▶ **TEXT SEGMENT**:
— Begin —
Hibiscus Lemonade Popsicles

Hibiscus Lemonade Popsicles are a revitalizing and vibrant summer treat, perfect for cooling down on hot afternoons.

These delightful popsicles boast a tangy lemonade flavor infused with the floral notes of hibiscus, creating a colorful and tasty dessert that both kids and adults will love.

The preparation time for these popsicles is minimal, taking only about 10 minutes to put together, plus freezing time, making them an ideal summer snack for pool parties, picnics, or simply enjoying at home.

Ingredients:

  • 2 cups water
  • 1/2 cup dried hibiscus flowers
  • 1/2 cup granulated sugar (adjust to taste)
  • 1 cup fresh lemon juice (about 4-6 lemons)
  • 1 cup water (for lemonade)
— End —
▶ **DATA ROWS**:
— Begin —
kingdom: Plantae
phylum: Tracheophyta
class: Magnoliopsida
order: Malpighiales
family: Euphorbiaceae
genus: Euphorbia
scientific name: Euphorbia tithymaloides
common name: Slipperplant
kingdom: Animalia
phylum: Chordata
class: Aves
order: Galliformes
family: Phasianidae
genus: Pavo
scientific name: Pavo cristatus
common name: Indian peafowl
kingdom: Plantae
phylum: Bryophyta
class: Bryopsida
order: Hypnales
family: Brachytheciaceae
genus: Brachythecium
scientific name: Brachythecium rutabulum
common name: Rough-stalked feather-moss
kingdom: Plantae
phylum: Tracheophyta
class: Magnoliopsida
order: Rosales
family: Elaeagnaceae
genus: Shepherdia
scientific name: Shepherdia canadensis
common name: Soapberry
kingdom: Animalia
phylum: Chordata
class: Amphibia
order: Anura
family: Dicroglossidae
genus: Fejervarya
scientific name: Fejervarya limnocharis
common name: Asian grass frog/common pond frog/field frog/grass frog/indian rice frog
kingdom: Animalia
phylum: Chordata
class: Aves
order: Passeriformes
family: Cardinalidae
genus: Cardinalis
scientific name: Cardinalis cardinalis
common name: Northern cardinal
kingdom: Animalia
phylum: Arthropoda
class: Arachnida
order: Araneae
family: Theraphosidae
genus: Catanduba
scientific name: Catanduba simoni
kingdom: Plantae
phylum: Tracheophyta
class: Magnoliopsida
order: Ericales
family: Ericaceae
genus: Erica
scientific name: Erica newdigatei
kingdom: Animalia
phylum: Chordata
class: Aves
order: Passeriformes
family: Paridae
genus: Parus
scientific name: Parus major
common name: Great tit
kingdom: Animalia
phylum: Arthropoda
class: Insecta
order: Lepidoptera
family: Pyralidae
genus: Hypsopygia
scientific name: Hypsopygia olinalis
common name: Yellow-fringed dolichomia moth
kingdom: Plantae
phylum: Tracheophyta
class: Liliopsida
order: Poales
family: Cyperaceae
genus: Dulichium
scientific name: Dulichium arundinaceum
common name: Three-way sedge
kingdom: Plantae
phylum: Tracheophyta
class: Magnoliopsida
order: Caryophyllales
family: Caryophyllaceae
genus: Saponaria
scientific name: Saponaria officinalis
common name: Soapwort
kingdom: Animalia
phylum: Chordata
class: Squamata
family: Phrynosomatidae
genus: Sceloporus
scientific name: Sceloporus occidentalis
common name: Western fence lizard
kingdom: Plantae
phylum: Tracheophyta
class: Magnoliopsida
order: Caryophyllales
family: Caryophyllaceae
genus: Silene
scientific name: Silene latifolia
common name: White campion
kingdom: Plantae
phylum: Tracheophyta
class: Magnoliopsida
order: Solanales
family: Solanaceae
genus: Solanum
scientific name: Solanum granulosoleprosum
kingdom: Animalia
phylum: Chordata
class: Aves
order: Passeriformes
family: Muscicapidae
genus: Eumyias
— End —
▶ **WORK TO COMPLETE**: Summarize the hibiscus lemonade popsicle text in two sentences.

▶ **THE RESULT**: Hibiscus Lemonade Popsicles are a vibrant summer treat that pairs a tangy lemonade flavor with the floral notes of hibiscus and appeals to both kids and adults. They take about 10 minutes to put together plus freezing time, and the listed ingredients include water, dried hibiscus flowers, granulated sugar, and fresh lemon juice.